Linux From Scratch, qui signifie Linux à partir de rien, a été créé par un informaticien néerlandais qui s’appelle Gerard Beeskamp. C’est un projet mais également le titre d’un manuel de 300 pages, traduit en français et qui invite le lecteur à construire lui-même son propre système Linux. Là, on ne joue plus à la baballe dans la catégorie Ubuntu, ni même dans celle d’Archlinux. Avec LFS, on évolue en Top 14. Chaque programme doit être compilé, ce qui allonge de manière substantielle le temps d’installation et rend cette dernière un peu plus délicate à négocier.

LFS est un projet pédagogique qui part du principe que c’est en bricolant qu’on devient bricoleur, même si parfois, il faut percuter un extincteur… Il fournit donc une caisse à outils et un mode opératoire détaillé qui va permettre à une personne passionnée, de monter un système Linux compact, léger, sécurisé et très personnalisé.

Confiné et désoeuvré, J’ai décidé de me lancer dans l’aventure et de publier un feuilleton en plusieurs épisodes. On verra bien ce que ça va donner. J’espère que le résultat final ne sera pas Linux has crashed! Le fil directeur sera le manuel d’installation de 300 pages en français (version systemd). Choisissez la version la plus récente. Je vous donne également le lien vers la version originale en anglais.

Sachez que vous pouvez fort bien construire votre distribution en 32-bit. Si vous la destinez à un usage serveur, ça ne pose pas de problème. Par contre, si vous prévoyez un usage Desktop, l’architecture recommandée est 64-bit.

Pas besoin d’être une développeuse professionnelle (ou un développeur professionnel) pour utiliser Linux from Scratch.
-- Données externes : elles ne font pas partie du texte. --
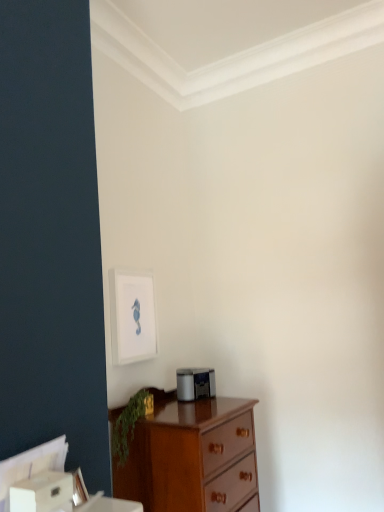
Question: From the image's perspective, would you say wooden chest of drawers at lower left is positioned over white matte picture frame at upper center?

Choices:
 (A) no
 (B) yes

Answer: (A)

Question: Is wooden chest of drawers at lower left aimed at white matte picture frame at upper center?

Choices:
 (A) no
 (B) yes

Answer: (A)

Question: Is wooden chest of drawers at lower left beside white matte picture frame at upper center?

Choices:
 (A) no
 (B) yes

Answer: (A)

Question: Considering the relative sizes of wooden chest of drawers at lower left and white matte picture frame at upper center in the image provided, is wooden chest of drawers at lower left shorter than white matte picture frame at upper center?

Choices:
 (A) yes
 (B) no

Answer: (B)

Question: From a real-world perspective, is wooden chest of drawers at lower left positioned over white matte picture frame at upper center based on gravity?

Choices:
 (A) no
 (B) yes

Answer: (A)

Question: Is wooden chest of drawers at lower left wider than white matte picture frame at upper center?

Choices:
 (A) yes
 (B) no

Answer: (A)

Question: Would you say wooden chest of drawers at lower left is part of green leafy plant at lower left's contents?

Choices:
 (A) no
 (B) yes

Answer: (A)

Question: From a real-world perspective, is green leafy plant at lower left located beneath wooden chest of drawers at lower left?

Choices:
 (A) no
 (B) yes

Answer: (A)

Question: Is green leafy plant at lower left aimed at wooden chest of drawers at lower left?

Choices:
 (A) yes
 (B) no

Answer: (A)

Question: Is green leafy plant at lower left further to camera compared to wooden chest of drawers at lower left?

Choices:
 (A) yes
 (B) no

Answer: (A)

Question: Considering the relative sizes of green leafy plant at lower left and wooden chest of drawers at lower left in the image provided, is green leafy plant at lower left smaller than wooden chest of drawers at lower left?

Choices:
 (A) no
 (B) yes

Answer: (B)

Question: Considering the relative positions of green leafy plant at lower left and wooden chest of drawers at lower left in the image provided, is green leafy plant at lower left to the left of wooden chest of drawers at lower left from the viewer's perspective?

Choices:
 (A) yes
 (B) no

Answer: (A)

Question: Is green leafy plant at lower left inside white matte picture frame at upper center?

Choices:
 (A) no
 (B) yes

Answer: (A)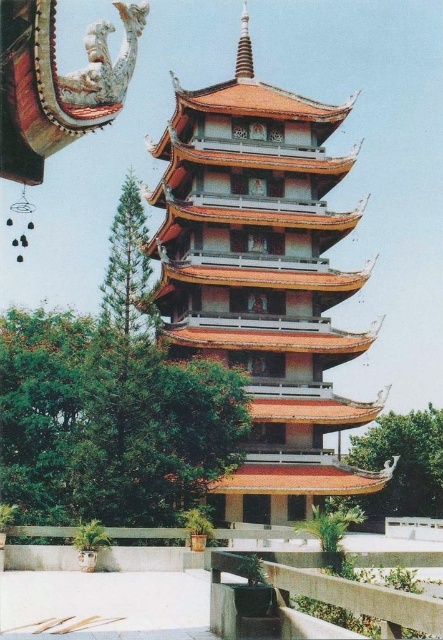
Is point (170, 225) more distant than point (283, 604)?

Yes, it is.

Which is behind, point (230, 88) or point (249, 588)?

Positioned behind is point (230, 88).

Find the location of a particular element. This screenshot has height=640, width=443. orange tiled tower at center is located at coordinates (263, 280).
Toutefois, il est nécessaire de maîtriser la ligne de commande. cd, ls, mount, mkdir sont des termes qui doivent déjà vous parler. Si ce n’est pas le cas, il est préférable de s’arrêter là.

Il est impératif d’avoir de bonnes connaissances dans le domaine des distributions Linux. Si vous savez installer Ubuntu, c’est déjà bien mais si vous savez aussi installer Archlinux, c’est encore mieux.
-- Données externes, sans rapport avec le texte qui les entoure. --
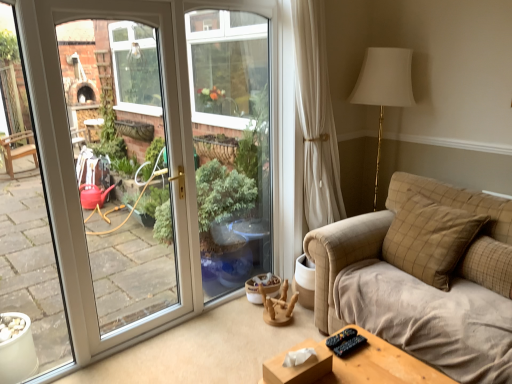
Question: Does brown velvety pillow at right, which is counted as the 1th pillow, starting from the left, have a greater width compared to brown checkered pillow at right, which appears as the first pillow when viewed from the right?

Choices:
 (A) no
 (B) yes

Answer: (B)

Question: Can you see brown velvety pillow at right, which is the 2th pillow in right-to-left order, touching brown checkered pillow at right, positioned as the second pillow in left-to-right order?

Choices:
 (A) yes
 (B) no

Answer: (B)

Question: Considering the relative sizes of brown velvety pillow at right, which is counted as the 1th pillow, starting from the left, and brown checkered pillow at right, which appears as the first pillow when viewed from the right, in the image provided, is brown velvety pillow at right, which is counted as the 1th pillow, starting from the left, smaller than brown checkered pillow at right, which appears as the first pillow when viewed from the right,?

Choices:
 (A) no
 (B) yes

Answer: (A)

Question: Are brown velvety pillow at right, which is the 2th pillow in right-to-left order, and brown checkered pillow at right, positioned as the second pillow in left-to-right order, far apart?

Choices:
 (A) yes
 (B) no

Answer: (B)

Question: Is brown velvety pillow at right, which is the 2th pillow in right-to-left order, to the left of brown checkered pillow at right, which appears as the first pillow when viewed from the right, from the viewer's perspective?

Choices:
 (A) no
 (B) yes

Answer: (B)

Question: Could brown checkered pillow at right, which appears as the first pillow when viewed from the right, be considered to be inside brown velvety pillow at right, which is counted as the 1th pillow, starting from the left?

Choices:
 (A) yes
 (B) no

Answer: (B)

Question: Is brown checkered pillow at right, which appears as the first pillow when viewed from the right, turned away from brown velvety pillow at right, which is the 2th pillow in right-to-left order?

Choices:
 (A) no
 (B) yes

Answer: (A)

Question: Is brown velvety pillow at right, which is counted as the 1th pillow, starting from the left, located within brown checkered pillow at right, which appears as the first pillow when viewed from the right?

Choices:
 (A) no
 (B) yes

Answer: (A)

Question: Is brown checkered pillow at right, which appears as the first pillow when viewed from the right, beside brown velvety pillow at right, which is the 2th pillow in right-to-left order?

Choices:
 (A) no
 (B) yes

Answer: (A)

Question: Considering the relative positions of brown checkered pillow at right, which appears as the first pillow when viewed from the right, and brown velvety pillow at right, which is the 2th pillow in right-to-left order, in the image provided, is brown checkered pillow at right, which appears as the first pillow when viewed from the right, behind brown velvety pillow at right, which is the 2th pillow in right-to-left order,?

Choices:
 (A) no
 (B) yes

Answer: (A)

Question: Is brown checkered pillow at right, positioned as the second pillow in left-to-right order, outside brown velvety pillow at right, which is the 2th pillow in right-to-left order?

Choices:
 (A) no
 (B) yes

Answer: (B)

Question: Is brown checkered pillow at right, positioned as the second pillow in left-to-right order, smaller than brown velvety pillow at right, which is the 2th pillow in right-to-left order?

Choices:
 (A) yes
 (B) no

Answer: (A)

Question: In the image, is brown checkered pillow at right, positioned as the second pillow in left-to-right order, positioned in front of or behind brown velvety pillow at right, which is the 2th pillow in right-to-left order?

Choices:
 (A) front
 (B) behind

Answer: (A)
  1. Sur quelle base construire un système LFS

On va la jouer honnête. La dénomination Linux à partir de rien est pleine de promesses mais elle est mensongère. Pour construire votre LFS, vous allez vous appuyer sur une autre distribution Linux surnommée le système hôte. Vous en aurez besoin au tout début pour partitionner le disque dur et télécharger les sources. Ce peut être une Debian, une Ubuntu, une Fedora… Peu importe. Personnellement, je vais essayer avec une Archlinux. Nous allons, d’une certaine manière, parasiter le système hôte pour nous en détacher en cours de route et bâtir une distribution indépendante. Parasiter n’est peut-être pas le bon terme. Disons que le système hôte va tenir le rôle d’incubateur ou d’utérux, si je puis me permettre d’utiliser ce néologisme!
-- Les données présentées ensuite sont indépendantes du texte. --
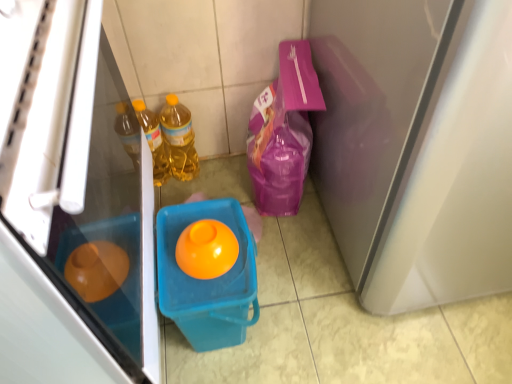
Where is `free space to the right of translucent yellow bottle at left, the second bottle viewed from the right`? free space to the right of translucent yellow bottle at left, the second bottle viewed from the right is located at coordinates (216, 178).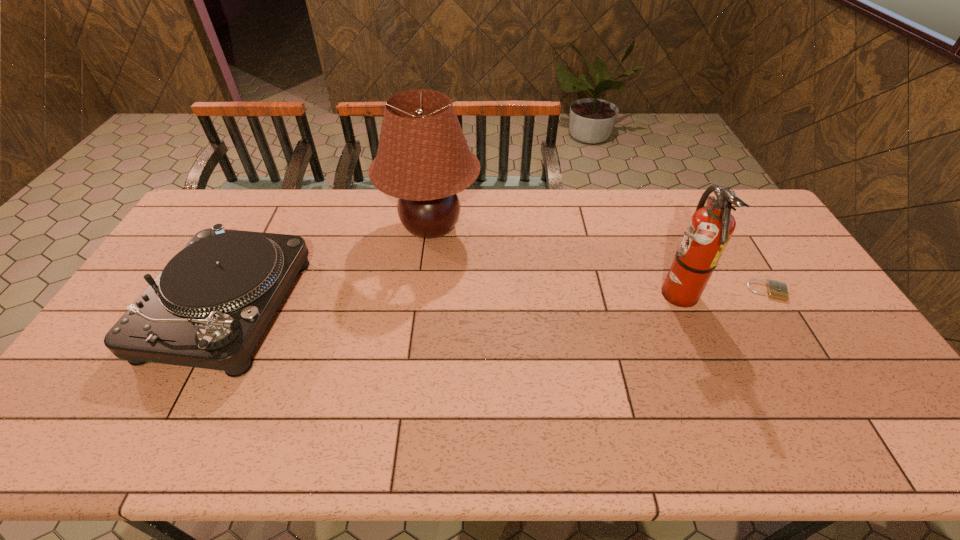
You are a GUI agent. You are given a task and a screenshot of the screen. Output one action in this format:
    pyautogui.click(x=<x>, y=<y>)
    Task: Click on the vacant space situated on the left of the third tallest object
    
    Given the screenshot: What is the action you would take?
    pyautogui.click(x=135, y=308)

The width and height of the screenshot is (960, 540). I want to click on vacant space situated 0.170m on the back of the padlock, so click(x=739, y=244).

The image size is (960, 540). Find the location of `object that is at the far edge`. object that is at the far edge is located at coordinates (423, 159).

The height and width of the screenshot is (540, 960). What are the coordinates of `object that is positioned at the left edge` in the screenshot? It's located at (208, 308).

Where is `object positioned at the right edge`? Image resolution: width=960 pixels, height=540 pixels. object positioned at the right edge is located at coordinates (778, 290).

This screenshot has height=540, width=960. I want to click on vacant position at the far edge of the desktop, so click(561, 224).

In the image, there is a desktop. Where is `free space at the near edge`? The image size is (960, 540). free space at the near edge is located at coordinates point(454,446).

In the image, there is a desktop. Where is `free region at the right edge`? free region at the right edge is located at coordinates (794, 334).

The height and width of the screenshot is (540, 960). What are the coordinates of `unoccupied area between the padlock and the fire extinguisher` in the screenshot? It's located at (721, 293).

Find the location of a particular element. free space between the third object from right to left and the padlock is located at coordinates (599, 259).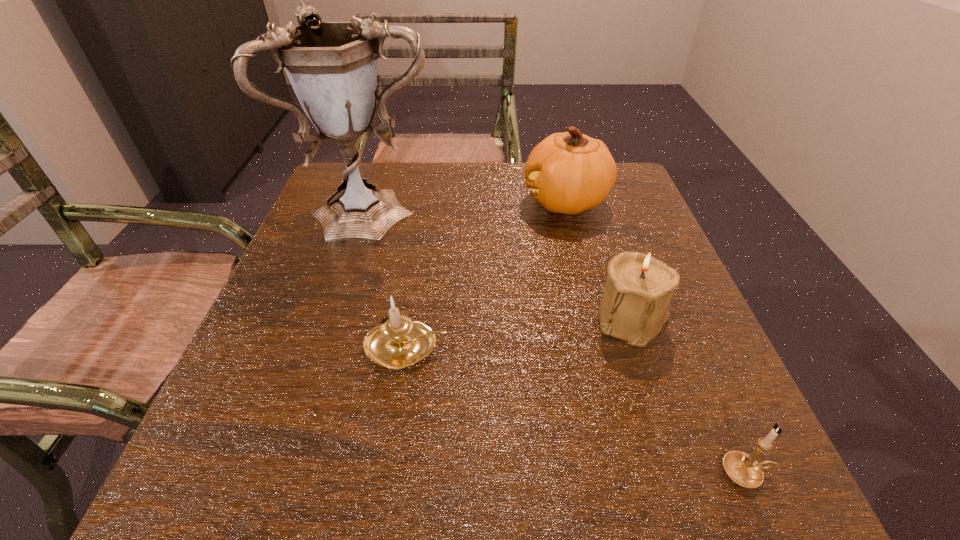
The image size is (960, 540). In order to click on vacant area that satisfies the following two spatial constraints: 1. on the front side of the third shortest object; 2. on the handle side of the leftmost candle holder in this screenshot , I will do `click(642, 347)`.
Pour que le système hôte puisse tenir son rôle, il est nécessaire que certains paquets soient déjà installés. Vous trouverez la liste ici. Pour vérifier que ces programmes sont réellement présents avec les bonnes versions, exécutez le script qui se trouve à la fin de la page que je viens de vous donner en lien. Copiez-collez les lignes (sauf les lignes en gras au début et à la fin) dans un fichier que vous allez nommer version-check.sh. Exécutez-le et vérifiez si les versions sont compatibles.

Voilà pour cette introduction. Dans le prochain épisode, nous allons entrer dans le vif du sujet puisque nous allons partitionner le disque dur destiné à héberger la distribution LFS. Nous allons également télécharger les premières sources.